Monday, November 11, 2013
5 1/2 more weeks
In many ways this pregnancy seems to have flown by, and then in other ways it has been the longest pregnancy of my life. You may think that because it is my last pregnancy, I would enjoy every part of it. Nope. Not even close. Of course I know that things could always be worse. I could have lost my baby. I could have been bleeding, in the hospital, etc. But, I haven't been. Other than two small scares (which turned out to be nothing), I have had a really good pregnancy. But, that being said, I am so over being pregnant. I have been pregnant on and off over the last decade of my life. It has been wonderful, horrible, miserable, exciting, discouraging, heart-breaking, emotional, joyful, and absolutely miraculous. It has truly been the best of times and the worst of times. But as I come up on my 33rd birthday, 11 years since my very first pregnancy, I feel so grateful to put all those experiences and emotions into a special place in my heart. I am ready to move onto the next phase of my life. The phase where I am raising, teaching, nurturing, and loving the children that I bore. AND, I am so excited to do this without the hormones of pregnancy. Being a pregnant mother to four children has not been easy. I have been so irritable this pregnancy and my emotions have been all over the place. I have never felt so tired and depleted of energy as I have this time. Really, all my symptoms have been worse this time...the heartburn, insomnia, restless leg syndrome, syatic nerve pain, headaches, congestion, ligaments, old scar tissue burning from past C-section scars, the nausea, the dizziness....Okay, I'll just stop there. So to say that I'm ready for it to be over is quite an understatement. I used to wonder how I could ever say I was done. How could I go on knowing that I would never feel a baby inside me for the rest of my mortal life? How could I never experience the incredible joy that comes from holding my brand new baby in my arms? Although I'm sure I will have moments of missing that, I have felt such peace in my decision to be done. I may not have enjoyed the last nine months the way that I should've, but I know that I will definitely cherish and savor each moment of having a baby in my arms and in our home. It is like having a piece of heaven on earth.

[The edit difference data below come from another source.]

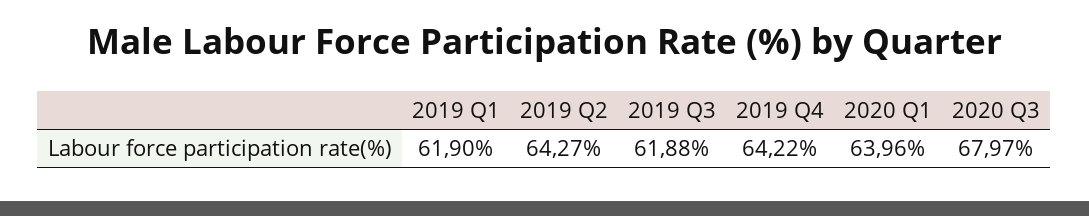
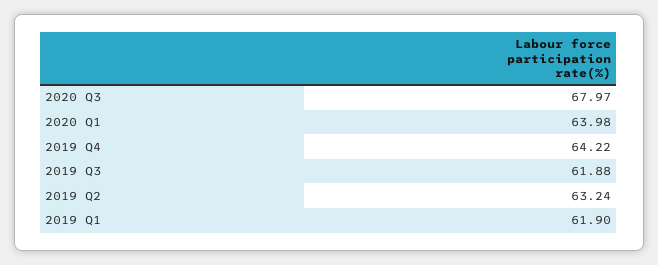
  {
    "2019 Q1": 61.9,
-   "2019 Q2": 64.27,
+   "2019 Q2": 63.24,
    "2019 Q3": 61.88,
    "2019 Q4": 64.22,
-   "2020 Q1": 63.96,
+   "2020 Q1": 63.98,
    "2020 Q3": 67.97
  }

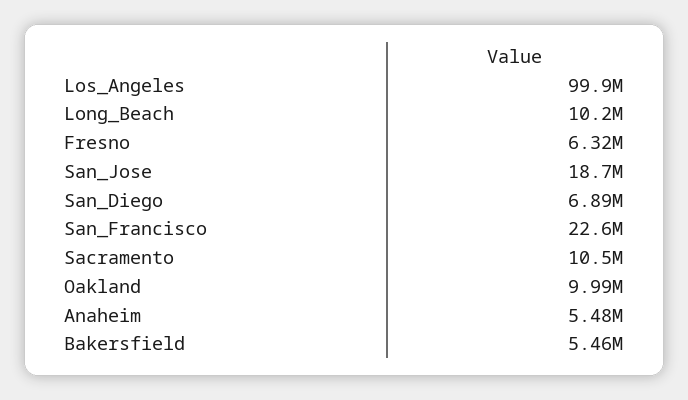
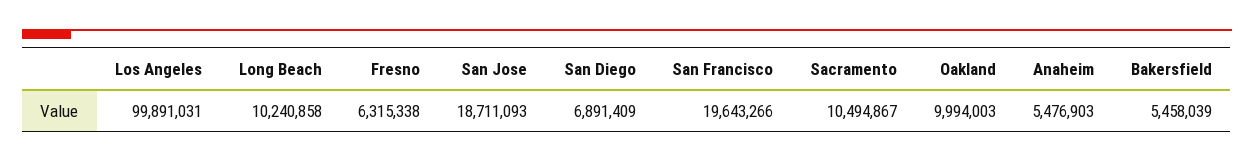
  {
    "Los_Angeles": 99891031,
    "Long_Beach": 10240858,
    "Fresno": 6315338,
    "San_Jose": 18711093,
    "San_Diego": 6891409,
-   "San_Francisco": 22600000,
+   "San_Francisco": 19643266,
    "Sacramento": 10494867,
    "Oakland": 9994003,
    "Anaheim": 5476903,
    "Bakersfield": 5458039
  }

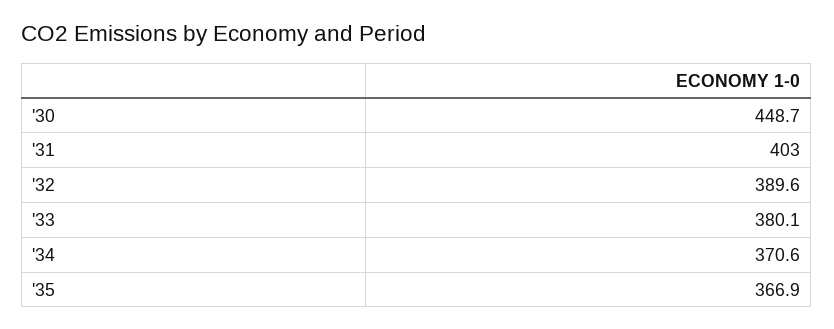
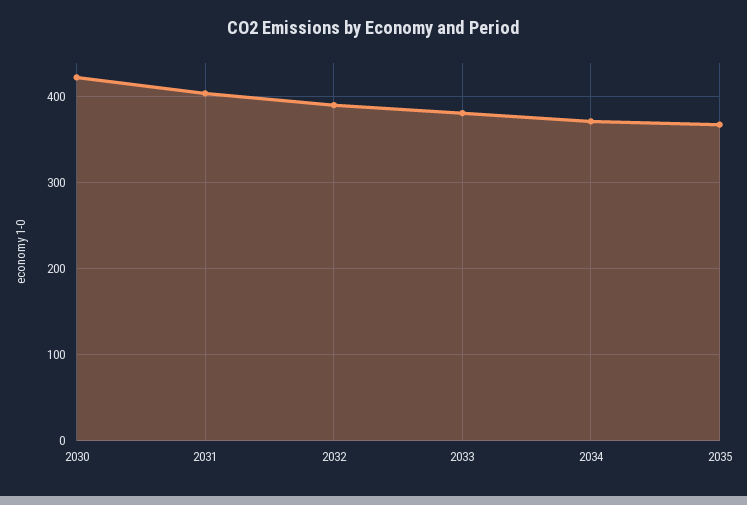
  {
-   "'30": 448.7,
+   "'30": 420,
    "'31": 403,
    "'32": 389.6,
    "'33": 380.1,
    "'34": 370.6,
    "'35": 366.9
  }

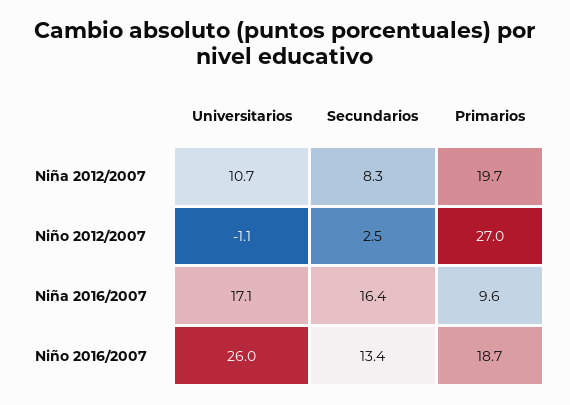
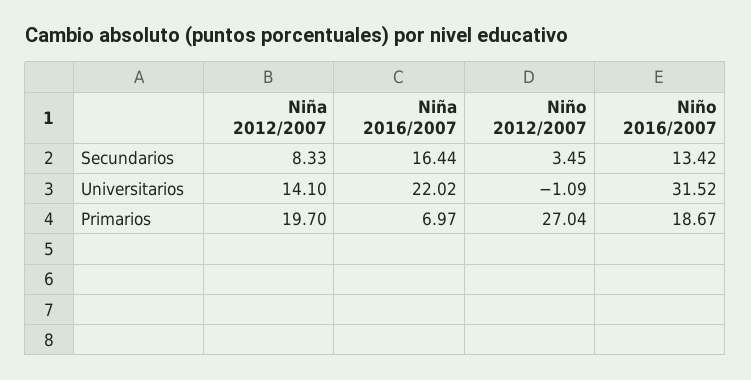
  {
    "Universitarios": {
-     "Niña 2012/2007": 10.7,
+     "Niña 2012/2007": 14.1,
      "Niño 2012/2007": -1.09,
-     "Niña 2016/2007": 17.1,
+     "Niña 2016/2007": 22.02,
-     "Niño 2016/2007": 26
+     "Niño 2016/2007": 31.52
    },
    "Secundarios": {
      "Niña 2012/2007": 8.33,
-     "Niño 2012/2007": 2.5,
+     "Niño 2012/2007": 3.45,
      "Niña 2016/2007": 16.44,
      "Niño 2016/2007": 13.42
    },
    "Primarios": {
      "Niña 2012/2007": 19.7,
      "Niño 2012/2007": 27.04,
-     "Niña 2016/2007": 9.6,
+     "Niña 2016/2007": 6.97,
      "Niño 2016/2007": 18.67
    }
  }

So I guess for the last 5 1/2 weeks, I need to just remember that soon all these uncomfortable feelings and pains will be but a mere memory. A time in my life when I gave and sacrificed in a way that only a mother could truly understand. These pregnancies have changed me. They have molded my heart and taught me sacrifice and love in a whole new way and to a completely different level. How thankful I am to be a mother, to be able to be a partner with God in bringing his precious children to earth. It has been hard, but I wouldn't change my experiences for anything in the whole world.